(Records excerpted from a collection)

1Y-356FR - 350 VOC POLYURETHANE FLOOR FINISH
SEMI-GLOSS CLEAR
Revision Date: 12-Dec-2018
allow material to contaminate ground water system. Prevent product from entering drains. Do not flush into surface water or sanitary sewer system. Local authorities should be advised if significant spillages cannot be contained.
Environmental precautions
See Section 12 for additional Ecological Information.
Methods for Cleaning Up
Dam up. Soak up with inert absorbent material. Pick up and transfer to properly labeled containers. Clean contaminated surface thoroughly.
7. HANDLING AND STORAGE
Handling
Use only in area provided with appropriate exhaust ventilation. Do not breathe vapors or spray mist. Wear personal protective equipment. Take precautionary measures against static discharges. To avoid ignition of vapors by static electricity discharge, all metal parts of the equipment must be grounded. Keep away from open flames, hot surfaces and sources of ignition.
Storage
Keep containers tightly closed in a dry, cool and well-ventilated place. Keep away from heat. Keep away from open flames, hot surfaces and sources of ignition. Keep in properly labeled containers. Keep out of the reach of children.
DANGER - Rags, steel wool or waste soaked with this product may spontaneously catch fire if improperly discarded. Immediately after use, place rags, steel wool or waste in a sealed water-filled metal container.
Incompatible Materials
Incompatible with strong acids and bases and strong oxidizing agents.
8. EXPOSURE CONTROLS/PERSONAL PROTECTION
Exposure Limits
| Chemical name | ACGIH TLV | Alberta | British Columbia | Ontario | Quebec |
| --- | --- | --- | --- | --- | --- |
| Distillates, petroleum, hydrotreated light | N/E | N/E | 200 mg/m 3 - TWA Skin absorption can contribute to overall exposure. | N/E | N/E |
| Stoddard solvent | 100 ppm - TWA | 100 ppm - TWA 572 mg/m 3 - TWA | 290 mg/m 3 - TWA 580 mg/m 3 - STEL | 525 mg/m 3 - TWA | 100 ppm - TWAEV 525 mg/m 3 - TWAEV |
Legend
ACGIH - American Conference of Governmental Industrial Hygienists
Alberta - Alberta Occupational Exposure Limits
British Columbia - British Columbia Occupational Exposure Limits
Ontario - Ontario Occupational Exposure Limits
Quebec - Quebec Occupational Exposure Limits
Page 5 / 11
...
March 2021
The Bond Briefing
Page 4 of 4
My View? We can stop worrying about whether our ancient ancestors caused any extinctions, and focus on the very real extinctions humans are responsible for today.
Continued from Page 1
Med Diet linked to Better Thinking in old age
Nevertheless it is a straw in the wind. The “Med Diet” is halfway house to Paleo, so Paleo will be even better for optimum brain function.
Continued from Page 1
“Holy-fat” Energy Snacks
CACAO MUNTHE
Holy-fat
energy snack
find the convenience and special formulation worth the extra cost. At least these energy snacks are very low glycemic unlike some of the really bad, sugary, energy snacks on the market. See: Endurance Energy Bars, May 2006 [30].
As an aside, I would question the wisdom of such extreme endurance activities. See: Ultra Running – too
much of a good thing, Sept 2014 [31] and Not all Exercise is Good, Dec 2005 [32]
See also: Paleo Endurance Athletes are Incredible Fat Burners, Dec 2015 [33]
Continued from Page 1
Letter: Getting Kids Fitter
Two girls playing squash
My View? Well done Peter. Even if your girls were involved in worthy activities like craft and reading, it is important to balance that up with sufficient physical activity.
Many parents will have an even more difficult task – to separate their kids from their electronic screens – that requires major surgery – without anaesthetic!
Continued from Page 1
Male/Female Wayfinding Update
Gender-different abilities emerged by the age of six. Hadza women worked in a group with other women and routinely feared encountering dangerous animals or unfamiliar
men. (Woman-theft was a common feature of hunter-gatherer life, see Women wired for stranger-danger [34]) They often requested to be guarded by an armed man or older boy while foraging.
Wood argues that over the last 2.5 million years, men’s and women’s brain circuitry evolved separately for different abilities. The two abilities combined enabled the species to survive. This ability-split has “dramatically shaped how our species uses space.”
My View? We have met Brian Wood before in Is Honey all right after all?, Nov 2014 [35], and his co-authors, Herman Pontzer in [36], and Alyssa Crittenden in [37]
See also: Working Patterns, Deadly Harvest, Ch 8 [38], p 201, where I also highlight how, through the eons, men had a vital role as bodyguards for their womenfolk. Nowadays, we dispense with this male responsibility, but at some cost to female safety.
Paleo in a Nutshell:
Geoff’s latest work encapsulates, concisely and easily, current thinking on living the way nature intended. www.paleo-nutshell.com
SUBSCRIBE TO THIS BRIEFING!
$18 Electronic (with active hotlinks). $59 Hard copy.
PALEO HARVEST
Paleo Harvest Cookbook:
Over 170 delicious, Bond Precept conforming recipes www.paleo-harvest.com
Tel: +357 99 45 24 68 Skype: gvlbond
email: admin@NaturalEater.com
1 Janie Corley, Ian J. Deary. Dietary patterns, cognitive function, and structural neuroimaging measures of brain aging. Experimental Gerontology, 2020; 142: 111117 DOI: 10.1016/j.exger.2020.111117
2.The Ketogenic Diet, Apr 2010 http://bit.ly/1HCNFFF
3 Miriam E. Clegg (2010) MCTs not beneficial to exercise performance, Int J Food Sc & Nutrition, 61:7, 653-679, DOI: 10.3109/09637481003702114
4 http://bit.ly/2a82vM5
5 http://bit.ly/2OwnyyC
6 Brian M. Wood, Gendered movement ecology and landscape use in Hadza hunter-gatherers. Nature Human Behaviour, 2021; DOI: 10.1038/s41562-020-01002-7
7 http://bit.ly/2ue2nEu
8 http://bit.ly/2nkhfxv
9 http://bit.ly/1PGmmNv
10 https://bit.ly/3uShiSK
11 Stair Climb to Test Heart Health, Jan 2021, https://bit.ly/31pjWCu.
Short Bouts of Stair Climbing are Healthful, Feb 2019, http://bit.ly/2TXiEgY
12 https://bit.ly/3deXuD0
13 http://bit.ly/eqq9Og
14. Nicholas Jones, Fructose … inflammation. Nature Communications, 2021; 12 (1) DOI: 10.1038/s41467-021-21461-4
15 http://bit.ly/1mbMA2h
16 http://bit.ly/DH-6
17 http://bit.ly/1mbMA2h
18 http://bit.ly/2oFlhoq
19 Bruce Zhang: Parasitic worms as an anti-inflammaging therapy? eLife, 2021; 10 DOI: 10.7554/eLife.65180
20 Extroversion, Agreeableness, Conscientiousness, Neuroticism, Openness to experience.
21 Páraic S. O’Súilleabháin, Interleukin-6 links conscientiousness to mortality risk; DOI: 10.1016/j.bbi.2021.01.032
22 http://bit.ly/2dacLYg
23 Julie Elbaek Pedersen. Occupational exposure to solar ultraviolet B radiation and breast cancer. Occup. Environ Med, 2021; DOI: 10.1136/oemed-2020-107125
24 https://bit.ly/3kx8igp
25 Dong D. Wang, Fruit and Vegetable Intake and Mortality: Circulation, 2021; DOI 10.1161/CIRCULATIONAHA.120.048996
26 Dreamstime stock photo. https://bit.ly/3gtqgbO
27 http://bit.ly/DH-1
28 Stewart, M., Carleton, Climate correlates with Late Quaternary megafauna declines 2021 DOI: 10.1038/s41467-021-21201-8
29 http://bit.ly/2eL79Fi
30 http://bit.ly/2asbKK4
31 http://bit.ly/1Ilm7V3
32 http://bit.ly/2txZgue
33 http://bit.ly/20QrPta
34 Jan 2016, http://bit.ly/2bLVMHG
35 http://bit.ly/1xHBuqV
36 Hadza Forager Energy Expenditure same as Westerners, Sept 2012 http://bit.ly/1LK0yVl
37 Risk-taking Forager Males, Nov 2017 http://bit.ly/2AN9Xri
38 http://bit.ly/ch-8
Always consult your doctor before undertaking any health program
--
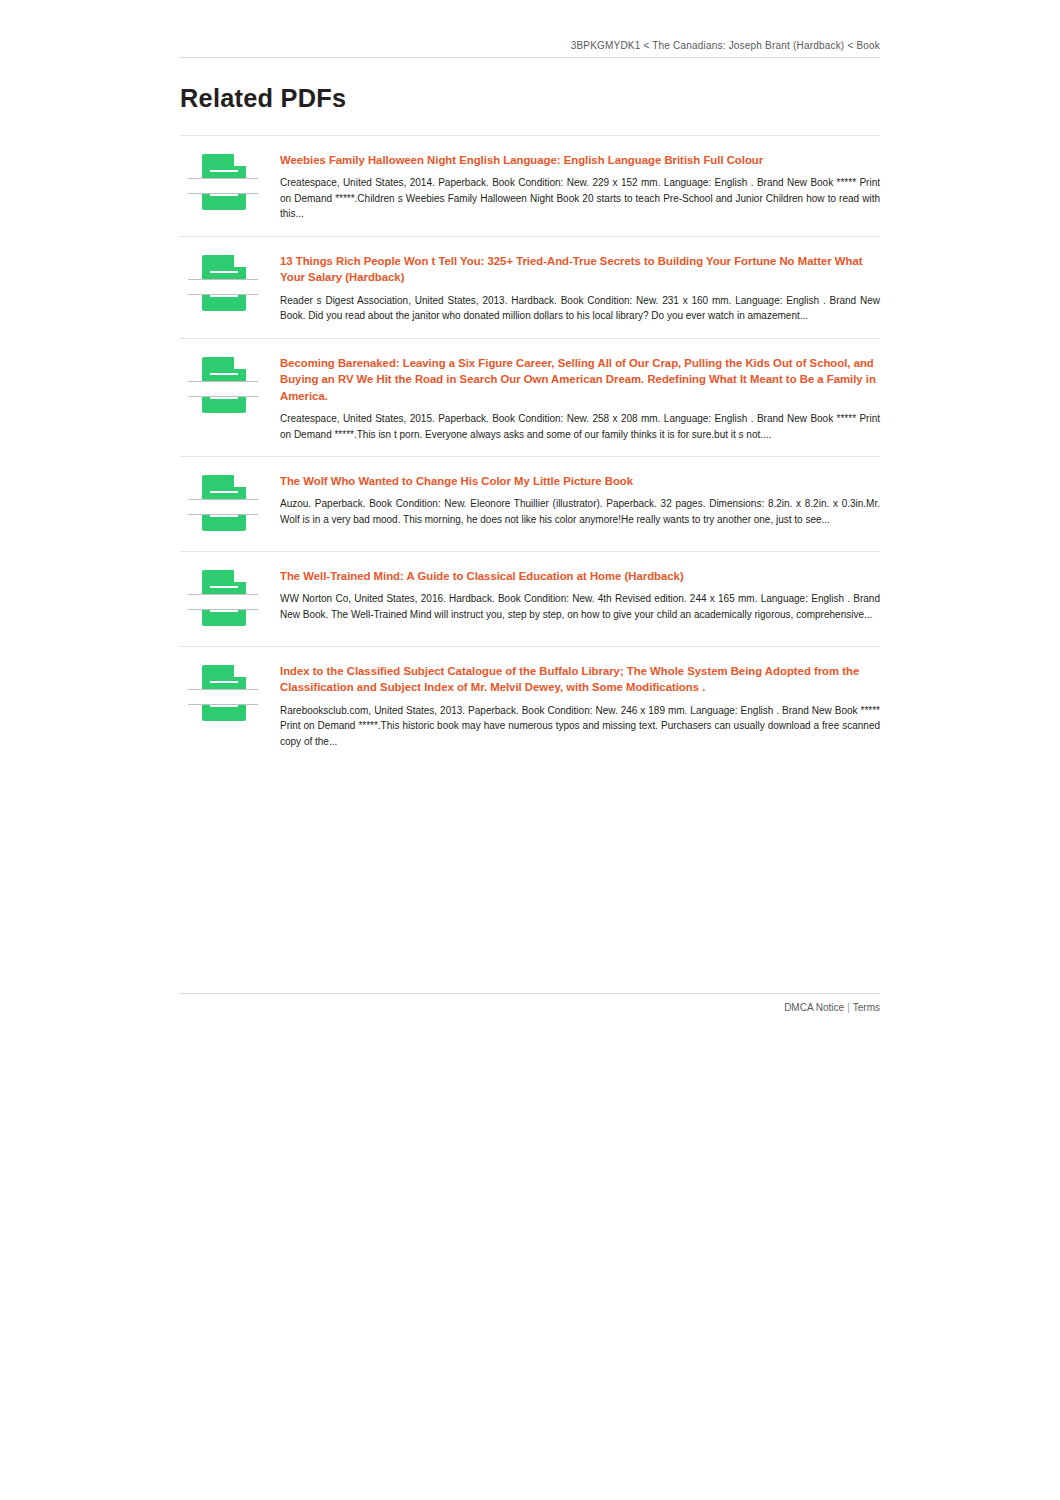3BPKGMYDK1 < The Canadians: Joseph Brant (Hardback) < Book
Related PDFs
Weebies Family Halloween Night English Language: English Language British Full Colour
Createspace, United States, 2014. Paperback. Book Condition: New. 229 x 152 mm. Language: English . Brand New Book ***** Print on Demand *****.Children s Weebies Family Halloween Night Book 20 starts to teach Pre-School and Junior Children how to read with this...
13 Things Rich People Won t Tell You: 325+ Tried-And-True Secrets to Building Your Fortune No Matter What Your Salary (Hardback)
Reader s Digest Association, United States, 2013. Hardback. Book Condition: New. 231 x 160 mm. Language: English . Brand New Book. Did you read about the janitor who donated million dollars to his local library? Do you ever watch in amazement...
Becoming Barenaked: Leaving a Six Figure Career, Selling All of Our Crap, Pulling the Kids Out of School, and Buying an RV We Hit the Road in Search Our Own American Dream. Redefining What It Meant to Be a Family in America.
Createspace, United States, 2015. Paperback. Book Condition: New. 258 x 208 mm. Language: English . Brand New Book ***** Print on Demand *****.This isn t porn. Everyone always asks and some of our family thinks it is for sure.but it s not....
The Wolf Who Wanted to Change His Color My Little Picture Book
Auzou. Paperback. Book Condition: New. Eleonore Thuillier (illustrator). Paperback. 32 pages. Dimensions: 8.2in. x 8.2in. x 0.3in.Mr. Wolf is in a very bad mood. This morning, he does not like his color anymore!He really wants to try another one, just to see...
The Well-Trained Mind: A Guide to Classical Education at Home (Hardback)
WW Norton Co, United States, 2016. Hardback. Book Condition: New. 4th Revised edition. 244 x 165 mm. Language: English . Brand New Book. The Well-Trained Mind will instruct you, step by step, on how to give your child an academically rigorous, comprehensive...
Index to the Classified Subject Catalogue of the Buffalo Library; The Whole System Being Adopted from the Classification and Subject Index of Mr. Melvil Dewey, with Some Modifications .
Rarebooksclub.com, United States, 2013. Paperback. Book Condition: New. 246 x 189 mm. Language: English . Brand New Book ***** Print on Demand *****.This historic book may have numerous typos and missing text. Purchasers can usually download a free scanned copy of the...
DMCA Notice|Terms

**Description of the task**
Copy exactly the stretch of data above from the line with "1 Janie Corley, Ian" through the line with "2.The Ketogenic Diet, Apr", and omit all other lines.

**Task answer**
1 Janie Corley, Ian J. Deary. Dietary patterns, cognitive function, and structural neuroimaging measures of brain aging. Experimental Gerontology, 2020; 142: 111117 DOI: 10.1016/j.exger.2020.111117
2.The Ketogenic Diet, Apr 2010 http://bit.ly/1HCNFFF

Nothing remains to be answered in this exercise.